From Command Line to Script

Stop typing the same commands over and over—save them as scripts instead.

Alt text

You’ve mastered loops. You can process dozens of files with a single command. But here’s the thing: every time you close your terminal, those beautiful loops disappear. What if you could save them? What if you could run them again tomorrow, or share them with a colleague, or build a library of your most useful commands?

That’s exactly what bash scripts do. They’re your loops and commands, saved in a file, ready to run whenever you need them.

Setting Up Our Workspace

Before we dive into scripting, let’s create a proper workspace with some practice files. We’ll build a project structure that mirrors real bioinformatics work.

First, create a new directory for this lesson and some dummy FASTQ files:

$ mkdir data
$ cd data

Now let’s create some mock FASTQ files to work with using the for loop that we learned in the previous lesson.
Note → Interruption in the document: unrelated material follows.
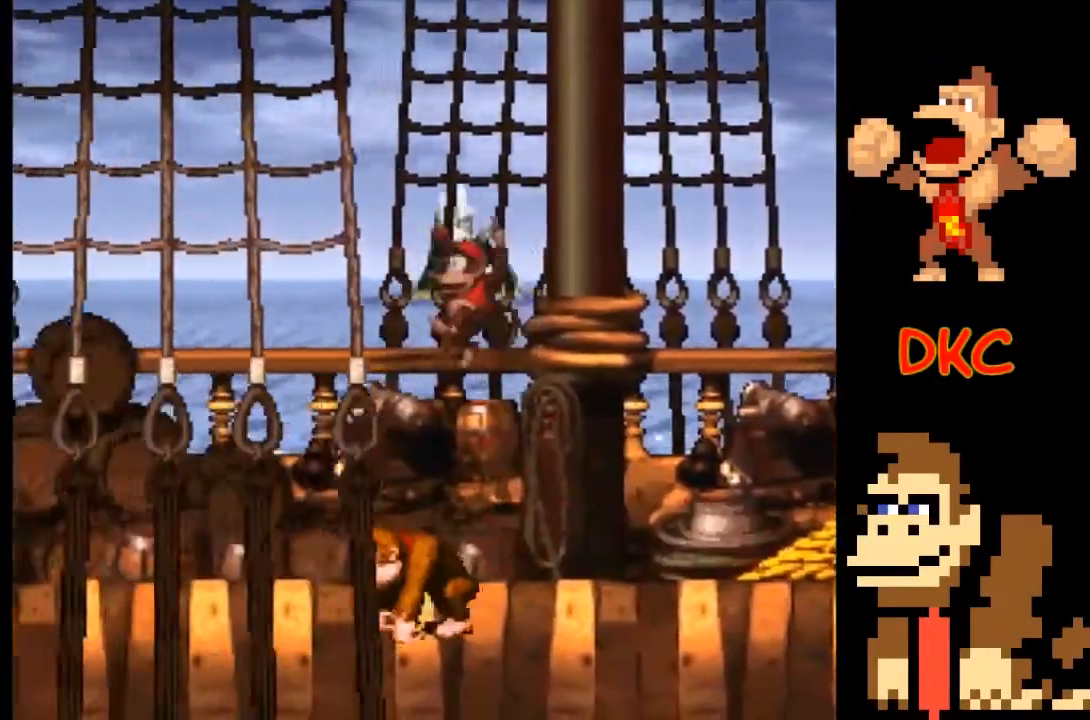
{"dt_ms": 500, "buttons": ["X"], "left_stick": "right", "right_stick": "center", "events": [[100, "left_stick", "left"], [267, "left_stick", "center"], [367, "left_stick", "right"]]}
Remember first we will run the loop with echo to see if it is working fine as we want.

$ for sample in 01 02 03
> do
>    echo yeast_${sample}_R1.fastq yeast_${sample}_R2.fastq
> done

Now let’s change the echo with touch to generate the files, before you start writing the command again remeber to hit the up arrow key to get the previous command and just change echo with touch in there:

for sample in 01 02 03; do  touch yeast_${sample}_R1.fast1 yeast_${sample}_R2.fastq; done

Let’s verify what we created:

$ ls
yeast_01_R1.fastq
yeast_01_R2.fastq
yeast_02_R1.fastq
yeast_02_R2.fastq
yeast_03_R1.fastq
yeast_03_R2.fastq

Perfect! We have three yeast samples, each with paired-end reads (R1 and R2). This mimics a real RNA-seq or genomics dataset.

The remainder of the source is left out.